Ob wir es realisieren oder nicht, wir sind alle Schöpfer

Mary Taylor ist eine Bildhauerin, die weit hinter der Straße in einem Blockhaus lebt, versteckt von Bäumen und hohen Gräsern, umgeben von der Natur, die sie in ihrer Arbeit liebt und feiert. Neben ihrem Haus befindet sich eine große Atelier-Büro-Werkstatt. Sie begrüßt ihre Besucher herzlich und spricht über jede Skulptur mit einer enthusiastischen Ruhe, die von einer Zentriertheit zeugt, die greifbar ist.

Filly

Stutfohlen

Aus der Ferne wirken ihre Skulpturen – ein Waschbär, ein Adler im Flug, Singvögel und mehr – wie in Bronze gegossen. Bei näherer Betrachtung entdeckt man jedoch, dass sie aus Tausenden von zierlichen Metallstücken bestehen, die jeder Skulptur eine Weichheit verleihen, die Sie dazu anspornt, sie zu berühren.

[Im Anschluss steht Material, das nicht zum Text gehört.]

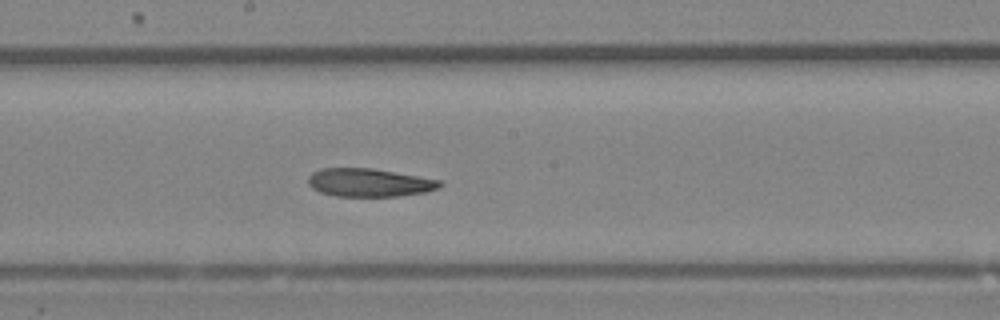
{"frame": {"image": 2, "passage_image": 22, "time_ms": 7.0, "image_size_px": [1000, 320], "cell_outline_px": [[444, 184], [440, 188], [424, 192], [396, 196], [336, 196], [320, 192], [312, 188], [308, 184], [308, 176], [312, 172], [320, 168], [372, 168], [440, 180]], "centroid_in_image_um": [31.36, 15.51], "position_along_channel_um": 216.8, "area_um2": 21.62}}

Wir drängen uns in ihre kleine, bescheidene, überladene Werkstatt. Auf dem Tisch ist ein Metallrahmen einer Eule. Daneben sind lange dünne Stäbe aus Stahl, die sie in kleine Stücke schneiden wird, einen Zoll lang oder mehr, manchmal weniger. Sie wird dann jedes Stück auf den Rahmen, von hinten nach vorne, schweißen und den richtigen Winkel der Federn sicherstellen. Ich frage, wie lange es dauerte, bis der Waschbär im Studio fertig war. "Vier Monate", antwortet sie.

Heute zeigt sie ein lebensgroßes Stutfohlen, das bald in der Memorial Art Gallery installiert wird. Sie erzählt davon, wie sie sich von einem jungen Stutfohlen inspirieren ließ, das auf einem Feld in der Nähe spielte. Sie lächelt und sagt uns allen, dass wir genau hinsehen sollen. Sie öffnet das große Garagentor, um das Licht hereinzulassen, und das Stutfohlen scheint von innen heraus zu leuchten wie ein brennender Busch.

An der Wand ist eine eingerahmte Aussage des Künstlers. Es heißt teilweise: "Ich finde großen Frieden in der Dunkelheit, die das Schweißen bietet … Das Schweißen tausender winziger Stahlstäbe erzeugt ein Netzwerk von lebhaftem Licht, das der Skulptur eine lebendige Ausstrahlung verleiht …"

"Frieden in der Dunkelheit." Ich habe lange auf diese Worte gewartet, weil es sich oft so anfühlt, wenn ich mich hinsetze, um zu schreiben, ob es ein Roman ist oder mein Tagebuch oder dieser Blog. Ich setze mich selten hin und weiß genau, was ich sagen werde. Aber ich fühle mich wie eine friedliche Dunkelheit, eine willkommene Leere, die mich dazu einlädt, etwas aus (fast) nichts zu erschaffen. Ich fühle, dass ich darauf vertrauen kann und dass die Worte (wenn auch langsam, manchmal) kommen werden, wie winzige Stahlstangen, die ich zu Sätzen und Absätzen und schließlich zu Geschichten verschmelzen werde.

Als ich jung war, schienen die ersten Sätze der Schöpfungsgeschichte der Genesis beängstigend, fast bedrohlich – "Die Erde war ohne Form und Leere und Dunkelheit war auf dem Gesicht der Tiefe." Huch! Lauf um dein Leben! Jetzt verstehe ich, dass Dunkelheit, Leere, Formlosigkeit keine Bedrohung sein müssen, etwas, dem ich entkommen muss. Ich verstehe jetzt, dass dies oft die Bedingungen für die Schöpfung sind. Manchmal, nur wenn wir leer sind, wenn wir uns in einem dunklen Ort befinden, können wir etwas erschaffen, können wir etwas aus dem Leben machen, können wir die Tür öffnen und zu unserer Überraschung ein von innen heraus scheinendes Licht entdecken.

Ich denke, dass wir alle Schöpfer sind und oft in einer scheinbar formlosen Leere herumwühlen, auf der Suche nach jenen Stahlstücken, die nicht nur die Dinge zusammenhalten, sondern mit einer "lebendigen Schwingung" leuchten.